Another risk to consider is the possibility of tracking errors. An ETF may sometimes not reflect the performance of its underlying index due to factors such as timing differences between countries.
‘When the ETF is not doing what it’s supposed to do, when you want it to give a return but it doesn’t replicate its benchmarked index, you’re in trouble,’ warned Mr Ho. ‘It’s something investors have to look out for.’
Bright future for the market
ETFs were first introduced in the US in 1993, and have grown to more than $250 billion today. And while Asia has only recently started playing catch-up to that, the products have been growing in popularity.
At an ETF conference in late February, Morgan Stanley managing director and head of investment strategy Deborah Fuhr said Asia ‘will see many more (ETF) products coming on the market and a lot of people using them here, as well as elsewhere’.

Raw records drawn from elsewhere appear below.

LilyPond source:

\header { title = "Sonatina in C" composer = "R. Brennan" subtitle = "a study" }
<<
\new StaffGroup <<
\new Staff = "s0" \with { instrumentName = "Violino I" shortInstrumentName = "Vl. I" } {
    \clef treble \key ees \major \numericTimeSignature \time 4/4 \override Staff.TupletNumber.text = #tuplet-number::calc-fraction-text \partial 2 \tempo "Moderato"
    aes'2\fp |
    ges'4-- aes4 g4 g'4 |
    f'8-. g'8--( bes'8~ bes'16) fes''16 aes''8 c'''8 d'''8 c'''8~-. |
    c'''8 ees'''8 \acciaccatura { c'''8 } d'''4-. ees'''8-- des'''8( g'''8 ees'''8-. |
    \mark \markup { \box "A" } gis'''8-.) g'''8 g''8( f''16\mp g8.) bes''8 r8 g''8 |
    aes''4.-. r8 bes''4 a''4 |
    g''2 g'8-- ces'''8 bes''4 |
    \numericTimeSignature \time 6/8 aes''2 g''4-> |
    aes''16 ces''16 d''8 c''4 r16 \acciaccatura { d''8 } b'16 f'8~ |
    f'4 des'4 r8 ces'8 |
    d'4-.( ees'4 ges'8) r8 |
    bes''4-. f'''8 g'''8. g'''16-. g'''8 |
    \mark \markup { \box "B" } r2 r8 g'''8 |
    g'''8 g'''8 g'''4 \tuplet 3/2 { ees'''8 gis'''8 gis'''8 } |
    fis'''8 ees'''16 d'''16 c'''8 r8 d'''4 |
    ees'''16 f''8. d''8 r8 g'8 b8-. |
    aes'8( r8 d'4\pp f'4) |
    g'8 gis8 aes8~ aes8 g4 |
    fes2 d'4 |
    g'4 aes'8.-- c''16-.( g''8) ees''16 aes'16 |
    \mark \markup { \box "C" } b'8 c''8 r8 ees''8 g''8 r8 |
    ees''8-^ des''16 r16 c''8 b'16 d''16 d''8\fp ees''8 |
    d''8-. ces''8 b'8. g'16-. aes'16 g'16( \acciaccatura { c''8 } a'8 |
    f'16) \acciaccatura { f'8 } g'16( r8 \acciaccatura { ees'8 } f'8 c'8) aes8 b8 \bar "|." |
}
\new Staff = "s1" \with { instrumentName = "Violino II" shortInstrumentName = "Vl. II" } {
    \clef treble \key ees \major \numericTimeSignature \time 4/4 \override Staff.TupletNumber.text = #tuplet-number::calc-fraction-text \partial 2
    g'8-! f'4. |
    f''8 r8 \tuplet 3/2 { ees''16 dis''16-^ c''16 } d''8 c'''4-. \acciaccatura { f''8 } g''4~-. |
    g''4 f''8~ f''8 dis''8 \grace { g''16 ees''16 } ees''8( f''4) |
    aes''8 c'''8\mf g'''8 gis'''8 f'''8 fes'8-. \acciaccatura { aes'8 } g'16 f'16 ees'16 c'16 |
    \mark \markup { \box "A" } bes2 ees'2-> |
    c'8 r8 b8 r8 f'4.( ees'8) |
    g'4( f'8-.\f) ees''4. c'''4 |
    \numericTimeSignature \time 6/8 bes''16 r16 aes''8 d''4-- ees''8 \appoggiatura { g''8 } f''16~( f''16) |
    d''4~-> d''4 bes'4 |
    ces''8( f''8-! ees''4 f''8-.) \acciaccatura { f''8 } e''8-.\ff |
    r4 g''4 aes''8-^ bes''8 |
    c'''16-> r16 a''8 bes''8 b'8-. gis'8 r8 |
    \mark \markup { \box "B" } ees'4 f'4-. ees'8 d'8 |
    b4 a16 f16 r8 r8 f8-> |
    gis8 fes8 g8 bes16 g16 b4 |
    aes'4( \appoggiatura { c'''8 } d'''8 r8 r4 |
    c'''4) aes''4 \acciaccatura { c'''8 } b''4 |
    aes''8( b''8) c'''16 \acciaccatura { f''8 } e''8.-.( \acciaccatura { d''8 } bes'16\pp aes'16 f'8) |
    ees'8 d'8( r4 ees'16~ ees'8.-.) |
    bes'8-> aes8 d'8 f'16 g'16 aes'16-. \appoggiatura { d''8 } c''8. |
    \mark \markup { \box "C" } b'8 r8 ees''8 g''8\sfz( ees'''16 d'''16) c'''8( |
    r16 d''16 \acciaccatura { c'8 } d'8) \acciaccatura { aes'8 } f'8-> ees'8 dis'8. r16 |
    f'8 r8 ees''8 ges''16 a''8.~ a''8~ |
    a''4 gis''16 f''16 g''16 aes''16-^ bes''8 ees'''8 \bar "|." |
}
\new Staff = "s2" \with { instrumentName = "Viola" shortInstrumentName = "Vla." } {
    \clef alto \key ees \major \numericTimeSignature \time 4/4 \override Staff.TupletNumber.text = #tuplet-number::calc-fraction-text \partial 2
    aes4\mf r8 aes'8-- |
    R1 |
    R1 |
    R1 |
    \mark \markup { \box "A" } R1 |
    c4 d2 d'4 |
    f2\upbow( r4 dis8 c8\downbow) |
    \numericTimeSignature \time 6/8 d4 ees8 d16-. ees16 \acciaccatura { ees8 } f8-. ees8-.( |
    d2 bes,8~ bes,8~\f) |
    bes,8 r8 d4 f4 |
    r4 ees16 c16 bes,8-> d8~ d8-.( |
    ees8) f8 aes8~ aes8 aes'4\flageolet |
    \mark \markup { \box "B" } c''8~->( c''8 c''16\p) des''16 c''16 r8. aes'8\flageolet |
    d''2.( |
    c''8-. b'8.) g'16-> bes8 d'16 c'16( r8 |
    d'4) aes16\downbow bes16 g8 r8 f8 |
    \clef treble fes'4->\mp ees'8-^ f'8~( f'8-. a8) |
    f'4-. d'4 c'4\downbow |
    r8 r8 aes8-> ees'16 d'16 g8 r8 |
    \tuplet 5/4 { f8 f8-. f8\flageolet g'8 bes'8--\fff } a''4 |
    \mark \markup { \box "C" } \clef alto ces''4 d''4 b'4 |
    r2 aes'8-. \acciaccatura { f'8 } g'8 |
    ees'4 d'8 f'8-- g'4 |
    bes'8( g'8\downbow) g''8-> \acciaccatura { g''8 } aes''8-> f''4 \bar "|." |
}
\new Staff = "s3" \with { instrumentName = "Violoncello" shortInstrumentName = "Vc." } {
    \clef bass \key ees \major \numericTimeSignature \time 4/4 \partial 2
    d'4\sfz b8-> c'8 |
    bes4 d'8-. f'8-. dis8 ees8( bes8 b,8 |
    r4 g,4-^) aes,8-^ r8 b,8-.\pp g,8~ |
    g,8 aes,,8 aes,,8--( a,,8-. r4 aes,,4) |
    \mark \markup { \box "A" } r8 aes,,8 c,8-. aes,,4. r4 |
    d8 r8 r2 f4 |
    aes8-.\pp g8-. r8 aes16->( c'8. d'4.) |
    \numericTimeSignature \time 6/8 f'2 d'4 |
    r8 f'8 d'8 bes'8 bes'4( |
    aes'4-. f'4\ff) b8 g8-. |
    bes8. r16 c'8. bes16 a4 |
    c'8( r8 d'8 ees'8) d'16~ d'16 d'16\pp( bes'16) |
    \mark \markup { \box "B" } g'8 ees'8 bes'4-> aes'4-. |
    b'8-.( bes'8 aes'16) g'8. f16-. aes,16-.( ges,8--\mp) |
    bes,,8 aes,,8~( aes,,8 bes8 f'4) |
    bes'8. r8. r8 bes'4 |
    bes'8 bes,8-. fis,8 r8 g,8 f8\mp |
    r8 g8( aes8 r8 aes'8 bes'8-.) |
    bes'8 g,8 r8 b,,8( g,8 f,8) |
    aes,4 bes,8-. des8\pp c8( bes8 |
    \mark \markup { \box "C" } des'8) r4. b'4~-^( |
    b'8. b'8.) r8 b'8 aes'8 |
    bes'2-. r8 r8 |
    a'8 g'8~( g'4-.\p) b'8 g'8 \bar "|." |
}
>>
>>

Mr Ashton has also seen ‘tremendous growth in this area already’, but noted that more education is needed for Asian investors to familiarise themselves with the products.
‘Here in Asia, the market is at the more junior stage compared with that in Europe,’ he said. ‘But I think it’s a matter of education and awareness-building, and investors will see that the track record of these rule-based certs or ETFs has outperformed active fund managers who charge a much steeper fee structure.’